Pour une startup marocaine, une sortie peut provenir d’un groupe local, d’une scale-up du Golfe, d’un acteur africain ou d’une entreprise internationale souhaitant s’implanter en Afrique du Nord. Mais la progression régionale des acquisitions ne garantit pas une sortie : beaucoup d’opérations restent de petite taille ou sont réalisées par échange de titres.

Quatre scénarios de sortie

Le rachat stratégique, ou trade sale, permet à un groupe d’acquérir une technologie, une clientèle, une équipe ou une position réglementaire. L’acqui-hire vise principalement les compétences, même si l’acquéreur reprend juridiquement la société ou certains de ses actifs.

Une startup marocaine peut également être absorbée par un champion régional souhaitant entrer rapidement sur le marché national. Les banques, télécoms, distributeurs et groupes industriels locaux peuvent, de leur côté, racheter une FinTech, une RetailTech ou une entreprise logistique pour accélérer leur transformation.

La vente secondaire offre une liquidité partielle : un nouvel investisseur rachète les titres d’un Business Angel, d’un salarié ou d’un fonds historique. La startup ne reçoit alors aucun argent, sauf si l’opération accompagne simultanément une augmentation de capital.

Préparer l’entreprise tôt

Construire une startup uniquement pour la vendre fragilise souvent sa stratégie. Une sortie attractive résulte généralement d’une entreprise disposant de revenus, de clients fidèles, d’une technologie différenciante et d’une gouvernance maîtrisée.

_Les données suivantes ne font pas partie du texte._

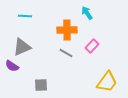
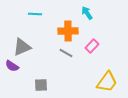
cyan line: moved 10 px right, 2 px up
orange cross: moved 1 px right, 1 px down
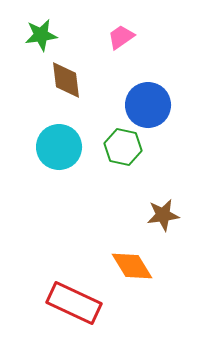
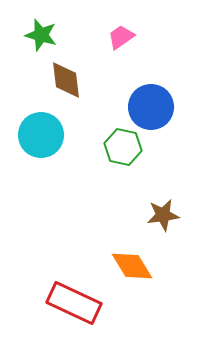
green star: rotated 24 degrees clockwise
blue circle: moved 3 px right, 2 px down
cyan circle: moved 18 px left, 12 px up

Les dirigeants peuvent néanmoins identifier plusieurs acquéreurs potentiels et nouer des partenariats commerciaux avec eux. Une intégration technique, un contrat de distribution ou un projet pilote permet de tester les synergies avant d’engager une discussion de rachat.

La préparation documentaire reste déterminante. Comptes fiables, contrats clients transférables, conformité CNDP et propriété complète du code réduisent les risques découverts pendant la due diligence. Une clause mal rédigée avec un salarié, un prestataire ou un associé peut retarder l’opération ou diminuer son prix.

Négocier le prix réel

Une acquisition peut être payée en numéraire, en actions de l’acquéreur ou par une combinaison des deux. L’échange de titres maintient le vendeur exposé au potentiel futur, mais aussi aux risques et à l’illiquidité de l’entreprise acheteuse.

L’earn-out reporte une partie du prix selon l’atteinte d’objectifs futurs. Les indicateurs doivent être précis et rester sous le contrôle raisonnable des fondateurs. Une période de rétention peut également être négociée pour assurer la transition, mais une durée de 18 à 36 mois ne constitue aucune obligation générale.

Le pacte d’associés doit être relu avant toute négociation. Les préférences de liquidation déterminent l’ordre de répartition du prix, tandis que les clauses de drag-along et de tag-along encadrent la vente des minoritaires.

Anticiper les autorisations

Selon la taille de l’opération et le contrôle acquis, une notification au Conseil de la concurrence peut être nécessaire. Les secteurs réglementés, comme la finance, les télécommunications ou la santé, peuvent imposer des autorisations supplémentaires.

Pour les investisseurs étrangers et les MRE, le régime de convertibilité permet le transfert du produit de cession et de la plus-value lorsque l’investissement initial a été financé en devises et correctement documenté. Les actes de cession, justificatifs bancaires et preuves du paiement des impôts doivent être conservés.

Structurer sans complexifier

Une holding ou le statut Casablanca Finance City ne garantit ni une sortie fluide ni une exonération fiscale. Le statut CFC répond à des critères d’éligibilité et de substance précis. Une structure internationale injustifiée peut créer des coûts, des obligations déclaratives et un risque fiscal supplémentaire.

L’architecture d’actionnariat doit donc être préparée avec des conseils juridiques, fiscaux et financiers connaissant les pays concernés. Une bonne stratégie de sortie ne cherche pas le montage le plus sophistiqué : elle construit une entreprise achetable, documentée et compatible avec les exigences de plusieurs catégories d’acquéreurs.